The Macron government mounted an unprecedented military-police operation, despatching a 2,000-strong “security” force to the colony supported by vehicles, armoured personnel carriers, helicopters and a transport aircraft. General Christophe Marietti, overseeing the operation, declared the deployment would be “reassuring, dissuasive and reactive.”
Writing in the Guardian on December 2, New Zealand historian Adrian Muckle with Rowena Dickins Morrison and Benoît Trépied described the French government’s decision to proceed with the referendum as “a reckless political gambit with potentially dire consequences.” France was effectively undermining the promises of the “decolonisation” process of the last 30 years and risking “a return to violence.”
The authors noted that a key factor behind the push for the referendum to be run early was Macron’s “electoral calculus” in the lead up to the French presidential elections. Macron’s primary opponents are likely to be from France’s far right, which is overwhelmingly in favour of keeping hold of New Caledonia. The only French support for a postponement came from presidential candidate Jean-Luc Mélenchon who said going ahead would threaten the territory’s “equilibrium.”
Further entrenching France’s intransigence is the recently changed strategic position in the Indo-Pacific following the announcement of the AUKUS (Australia, UK and US) alliance and Australia’s withdrawal from its submarine deal with France. Paris will not countenance any diminution of its position as a Pacific power. New Caledonia is home to a major French military base and holds nearly a quarter of the world’s reserves of nickel, a strategic mineral.
The referendum, however, will do nothing to resolve the impasse. Among those who are exposed by yet another betrayal is the relatively privileged layer of Kanaks, represented by the FLNKS, seeking a larger slice of the economic pie and a greater political say. The two accords effectively defused the independence movement. Money was poured into building a Kanak infrastructure, training public servants and establishing a base for this layer in the lucrative mining industry. The FLNKS’ socialistic phrase-mongering was eschewed in return for political and business opportunities.
The increasingly moribund nationalist movement has entered into arrangements within the political elite to suppress growing anger among the working class. New Caledonia now has its first pro-independence Kanak president, Louis Mapou, who was installed in July, followed by the re-election of the pro-independence Roch Wamytan as president, or speaker, of Congress.
Meanwhile ordinary Kanaks make up 95 percent of the unemployed and many low-paid workers live in slum conditions.
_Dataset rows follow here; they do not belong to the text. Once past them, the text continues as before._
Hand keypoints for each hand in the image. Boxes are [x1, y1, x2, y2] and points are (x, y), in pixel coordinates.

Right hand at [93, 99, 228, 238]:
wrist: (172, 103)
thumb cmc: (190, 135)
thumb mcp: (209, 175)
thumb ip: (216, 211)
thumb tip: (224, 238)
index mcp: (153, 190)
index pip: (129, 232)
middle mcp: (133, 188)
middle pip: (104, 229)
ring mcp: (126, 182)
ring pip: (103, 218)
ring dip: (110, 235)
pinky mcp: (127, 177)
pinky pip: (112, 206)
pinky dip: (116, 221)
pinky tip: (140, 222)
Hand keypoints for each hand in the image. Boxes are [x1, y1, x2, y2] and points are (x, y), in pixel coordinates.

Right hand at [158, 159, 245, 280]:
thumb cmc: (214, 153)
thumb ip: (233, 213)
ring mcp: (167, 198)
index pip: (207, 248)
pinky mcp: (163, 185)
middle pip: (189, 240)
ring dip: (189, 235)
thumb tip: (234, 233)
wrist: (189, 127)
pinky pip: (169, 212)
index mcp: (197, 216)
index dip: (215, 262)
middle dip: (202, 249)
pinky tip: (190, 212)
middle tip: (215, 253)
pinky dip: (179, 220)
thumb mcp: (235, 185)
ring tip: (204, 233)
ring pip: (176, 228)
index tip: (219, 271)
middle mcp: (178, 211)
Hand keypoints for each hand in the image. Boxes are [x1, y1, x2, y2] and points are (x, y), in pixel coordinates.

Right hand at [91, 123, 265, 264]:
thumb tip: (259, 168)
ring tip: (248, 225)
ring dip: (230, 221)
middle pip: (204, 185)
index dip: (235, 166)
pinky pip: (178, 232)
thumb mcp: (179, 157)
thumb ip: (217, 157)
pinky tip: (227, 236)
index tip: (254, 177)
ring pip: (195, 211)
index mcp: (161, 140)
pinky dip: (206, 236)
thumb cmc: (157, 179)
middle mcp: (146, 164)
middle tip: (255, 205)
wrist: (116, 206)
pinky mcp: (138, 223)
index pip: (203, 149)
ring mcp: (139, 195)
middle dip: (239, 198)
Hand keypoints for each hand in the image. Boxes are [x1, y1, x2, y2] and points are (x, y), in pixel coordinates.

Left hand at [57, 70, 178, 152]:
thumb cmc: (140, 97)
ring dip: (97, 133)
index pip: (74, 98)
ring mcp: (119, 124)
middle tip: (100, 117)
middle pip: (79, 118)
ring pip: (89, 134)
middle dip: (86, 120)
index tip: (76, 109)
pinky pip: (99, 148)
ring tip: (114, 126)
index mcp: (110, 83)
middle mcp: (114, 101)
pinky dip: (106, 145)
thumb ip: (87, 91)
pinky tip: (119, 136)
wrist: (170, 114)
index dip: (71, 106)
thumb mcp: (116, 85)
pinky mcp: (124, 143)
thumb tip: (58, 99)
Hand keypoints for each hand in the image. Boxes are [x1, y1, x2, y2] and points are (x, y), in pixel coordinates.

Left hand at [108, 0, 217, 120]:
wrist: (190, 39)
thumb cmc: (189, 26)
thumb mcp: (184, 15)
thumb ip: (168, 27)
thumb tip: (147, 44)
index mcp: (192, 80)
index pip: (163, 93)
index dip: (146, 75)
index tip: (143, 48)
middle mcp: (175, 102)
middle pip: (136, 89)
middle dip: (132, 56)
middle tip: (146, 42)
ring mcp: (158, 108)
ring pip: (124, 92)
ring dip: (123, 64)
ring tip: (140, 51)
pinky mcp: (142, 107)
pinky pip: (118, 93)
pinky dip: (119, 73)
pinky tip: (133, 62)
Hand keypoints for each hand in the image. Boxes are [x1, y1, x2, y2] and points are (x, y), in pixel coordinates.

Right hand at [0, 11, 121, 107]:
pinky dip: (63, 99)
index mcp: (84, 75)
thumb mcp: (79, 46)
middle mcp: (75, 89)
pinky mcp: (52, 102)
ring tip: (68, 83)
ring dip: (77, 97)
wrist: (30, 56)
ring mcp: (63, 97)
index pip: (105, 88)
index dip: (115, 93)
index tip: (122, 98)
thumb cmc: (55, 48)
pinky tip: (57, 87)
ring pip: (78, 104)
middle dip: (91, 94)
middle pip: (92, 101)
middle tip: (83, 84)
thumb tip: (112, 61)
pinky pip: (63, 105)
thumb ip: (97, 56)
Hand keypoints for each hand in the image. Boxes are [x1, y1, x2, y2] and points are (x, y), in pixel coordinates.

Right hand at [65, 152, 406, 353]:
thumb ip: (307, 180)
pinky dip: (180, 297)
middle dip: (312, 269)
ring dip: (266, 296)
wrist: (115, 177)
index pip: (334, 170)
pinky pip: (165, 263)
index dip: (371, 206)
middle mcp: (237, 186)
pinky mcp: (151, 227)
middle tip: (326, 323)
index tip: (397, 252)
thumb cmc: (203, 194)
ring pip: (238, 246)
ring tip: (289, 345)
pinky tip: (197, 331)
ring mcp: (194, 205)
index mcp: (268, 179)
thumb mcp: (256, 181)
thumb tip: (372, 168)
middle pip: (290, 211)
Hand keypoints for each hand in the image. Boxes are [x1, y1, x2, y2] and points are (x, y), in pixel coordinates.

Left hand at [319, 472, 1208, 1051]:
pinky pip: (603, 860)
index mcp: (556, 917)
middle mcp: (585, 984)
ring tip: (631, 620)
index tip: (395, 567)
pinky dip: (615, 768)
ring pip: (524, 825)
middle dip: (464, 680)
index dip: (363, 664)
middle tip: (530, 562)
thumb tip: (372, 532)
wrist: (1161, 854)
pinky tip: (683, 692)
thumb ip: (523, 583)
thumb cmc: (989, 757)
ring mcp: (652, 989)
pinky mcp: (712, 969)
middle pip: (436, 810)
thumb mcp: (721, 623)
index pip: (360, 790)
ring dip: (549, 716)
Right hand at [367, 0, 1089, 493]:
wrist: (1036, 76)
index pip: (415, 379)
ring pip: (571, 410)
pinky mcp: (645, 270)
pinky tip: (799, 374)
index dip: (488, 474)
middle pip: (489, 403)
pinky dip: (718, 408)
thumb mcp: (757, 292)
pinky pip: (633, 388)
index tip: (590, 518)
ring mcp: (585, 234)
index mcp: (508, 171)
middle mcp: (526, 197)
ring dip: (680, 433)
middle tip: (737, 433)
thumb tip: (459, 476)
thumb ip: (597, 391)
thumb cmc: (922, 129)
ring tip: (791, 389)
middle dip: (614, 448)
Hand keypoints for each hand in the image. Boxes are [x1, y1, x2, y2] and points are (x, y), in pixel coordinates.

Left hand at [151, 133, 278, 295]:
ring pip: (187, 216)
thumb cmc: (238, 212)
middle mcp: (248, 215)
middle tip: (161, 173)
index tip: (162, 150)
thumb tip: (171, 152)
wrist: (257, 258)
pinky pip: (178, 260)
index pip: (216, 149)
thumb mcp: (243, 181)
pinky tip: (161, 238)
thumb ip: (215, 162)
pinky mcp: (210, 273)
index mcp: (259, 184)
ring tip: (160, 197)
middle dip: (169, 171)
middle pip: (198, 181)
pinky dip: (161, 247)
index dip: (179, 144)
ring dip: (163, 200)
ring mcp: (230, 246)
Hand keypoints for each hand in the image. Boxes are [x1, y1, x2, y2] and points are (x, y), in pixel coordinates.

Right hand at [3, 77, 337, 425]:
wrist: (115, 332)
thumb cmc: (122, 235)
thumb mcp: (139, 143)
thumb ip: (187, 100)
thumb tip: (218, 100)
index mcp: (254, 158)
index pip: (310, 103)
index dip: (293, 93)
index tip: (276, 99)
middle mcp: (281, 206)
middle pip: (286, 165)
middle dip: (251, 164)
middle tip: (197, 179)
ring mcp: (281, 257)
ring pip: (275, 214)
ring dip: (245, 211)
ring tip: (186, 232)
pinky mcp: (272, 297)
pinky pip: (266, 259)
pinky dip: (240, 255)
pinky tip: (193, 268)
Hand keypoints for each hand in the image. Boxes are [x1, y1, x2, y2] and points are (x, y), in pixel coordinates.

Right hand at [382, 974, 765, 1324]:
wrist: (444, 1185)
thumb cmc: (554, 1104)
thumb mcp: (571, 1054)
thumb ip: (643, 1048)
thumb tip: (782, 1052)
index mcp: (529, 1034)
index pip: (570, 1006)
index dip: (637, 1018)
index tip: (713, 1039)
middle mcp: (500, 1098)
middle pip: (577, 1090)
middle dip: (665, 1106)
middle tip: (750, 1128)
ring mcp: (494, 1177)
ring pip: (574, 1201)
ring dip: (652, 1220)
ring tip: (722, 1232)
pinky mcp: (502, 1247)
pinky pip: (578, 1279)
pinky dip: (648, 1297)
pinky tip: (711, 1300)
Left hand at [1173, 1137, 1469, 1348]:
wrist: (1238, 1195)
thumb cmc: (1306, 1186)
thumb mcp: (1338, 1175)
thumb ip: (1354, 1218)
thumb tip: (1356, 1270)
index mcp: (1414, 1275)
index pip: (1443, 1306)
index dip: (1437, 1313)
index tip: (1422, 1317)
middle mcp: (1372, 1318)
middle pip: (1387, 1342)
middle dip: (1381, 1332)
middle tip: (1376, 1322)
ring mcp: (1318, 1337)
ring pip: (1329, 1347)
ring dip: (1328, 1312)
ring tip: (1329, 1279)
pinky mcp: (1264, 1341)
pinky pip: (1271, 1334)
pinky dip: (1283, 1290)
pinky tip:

Police clashes with Kanak youth have erupted with increasing violence, prompting demands by local politicians for harsher “law and order” measures. Noumea remains a socially and economically polarised capital.
Class struggles have erupted. November 2020 saw riots and clashes with police over the sale of the Brazilian-owned Goro Nickel plant, which threatened the jobs of 3,000 workers. Broad sections of the working class, including miners, processing workers, truck drivers, airport workers and others have engaged in militant struggles over jobs and conditions, bringing them into conflict with both pro-and anti-independence factions of the ruling class.
Throughout the Pacific, formal independence has proven to be a sham. The island states that were granted nominal independence from the 1960s onwards remain totally dependent on the major powers economically and strategically.